PRESIDEN Republik Indonesia (RI) ke-IV, KH. Abdurrahman Wahid (Gus Dur) berpendapat, cara pandang ulama tasawuf atau para sufi atas segala sesuatu tidaklah hitam-putih atau halal-haram sebagaimana ulama fikih. Karenanya, para sufi tidak mudah menyalahkan pihak lain yang berbeda.
“Orang hukum yang begitu (mudah menyalahkan, red). Sufi ya tidak begitu. Kita harus rendah hati. Mungkin justru kita yang keliru. Itu yang harus kita lakukan.”

Demikian disampaikan Ketua Umum Dewan Syura DPP Partai Kebangkitan Bangsa itu saat menjadi narasumber pada acara Kongkow Bareng Gus Dur di Green Radio Jl. Utan Kayu 68H Jakarta, Sabtu (13/09/2008). Hadir juga Pemimpin Redaksi Cahaya Sufi KH. Lukman Hakim.

Gus Dur mengingatkan, supaya umat Islam tidak melihat sesuatu secara hitam-putih. Namun diakuinya, hingga saat ini umat Islam masih belum beranjak dari cara pandang banner ini. “Ini yang menyebabkan umat Islam menjadi galak,” tegas Gus Dur.

Karena itu, Gus Dur menghimbau umat Islam untuk terus belajar dan belajar berbagai bidang ilmu keagamaan. Tidak hanya mempelajari fikih, namun juga mendalami tasawuf. “Islam itu tidak hanya satu bidang saja,” ungkapnya mengingatkan.

KH. Lukman Hakim menyatakan, sufi adalah sosok yang senantiasa mengamalkan ayat udkhulu fi al-silmi kaffah (masuklah dalam perdamaian secara total). “Ini perilaku yang mesti kita lakukan, sebagai kontribusi perdamaian dan pangkal pencerahan,” ungkapnya.

Prinsip ini meniscayakan para sufi menyebarkan dakwahnya dengan damai dan tanpa pemaksaan, apalagi kekerasan.
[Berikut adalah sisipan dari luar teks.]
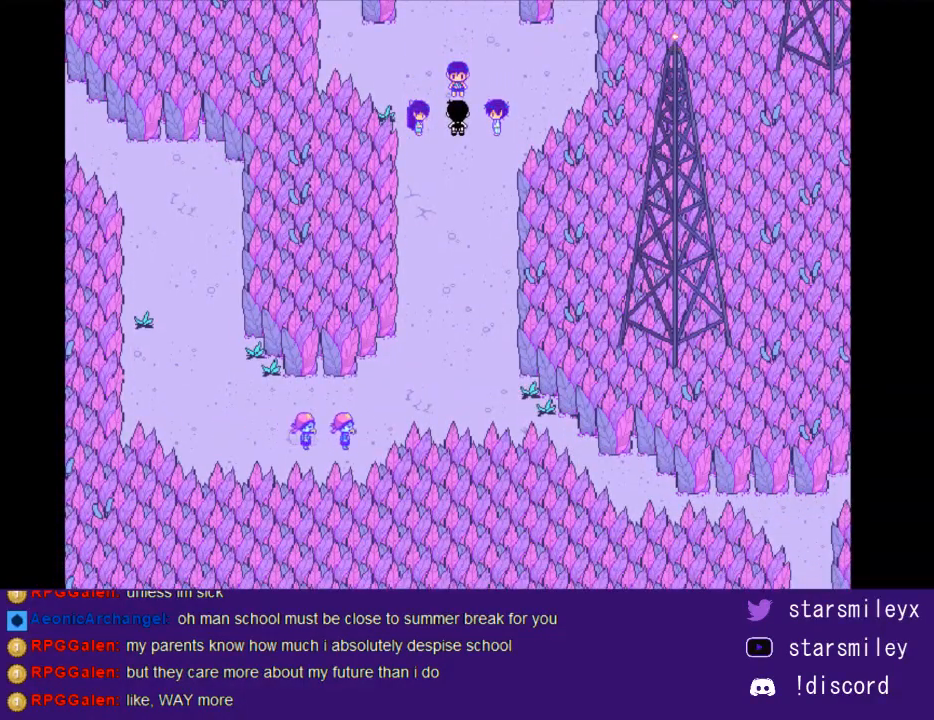
{"keys": [], "events": []}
Kiai Lukman – sapaan akrab KH. Lukman Hakim – karenanya mengritik sekelompok umat Islam yang merasa benar sendiri lantas memaksakan “hidayah” yang menjadi otoritas Allah SWT pada kelompok lain yang dinilainya “salah”.

“Itu (hidayah, red.) kan urusan Allah SWT. Jika dipaksakan, ini bisa menjadi pemicu konflik,” katanya kuatir.
Bagi Kiai Lukman, surga juga bukan monopoli kelompok muslim belaka. Menukil Abdul Karim al-Jili (w. 832 H) dalam karyanya al-Insan al-Kamil fi Ma’rifah al-Awakhir wa al-Awa’il, ia menyatakan Ahli al-Kitab juga ada yang masuk surga. Ini, katanya, berkat munajat Nabi Isa AS. Dalam al-Qur’an disebutkan, Isa bermunajat: fa in tu’adzdzibhum fainnahum ibaduk fa in taghfir lahum fainnaka azizun hakim (Jika Engkau menyiksa mereka, itu hamba-MU juga. Jika Engkau mengampuni mereka, maka Engkau Maha Besar dan Maha Bijaksana.

“Berkat munajat Nabi Isa ini, nanti ada umatnya yang diampuni dan masuk surga. Karenanya, kita tidak boleh mudah menghukumi (seseorang masuk surga atau neraka, red.),” harapnya.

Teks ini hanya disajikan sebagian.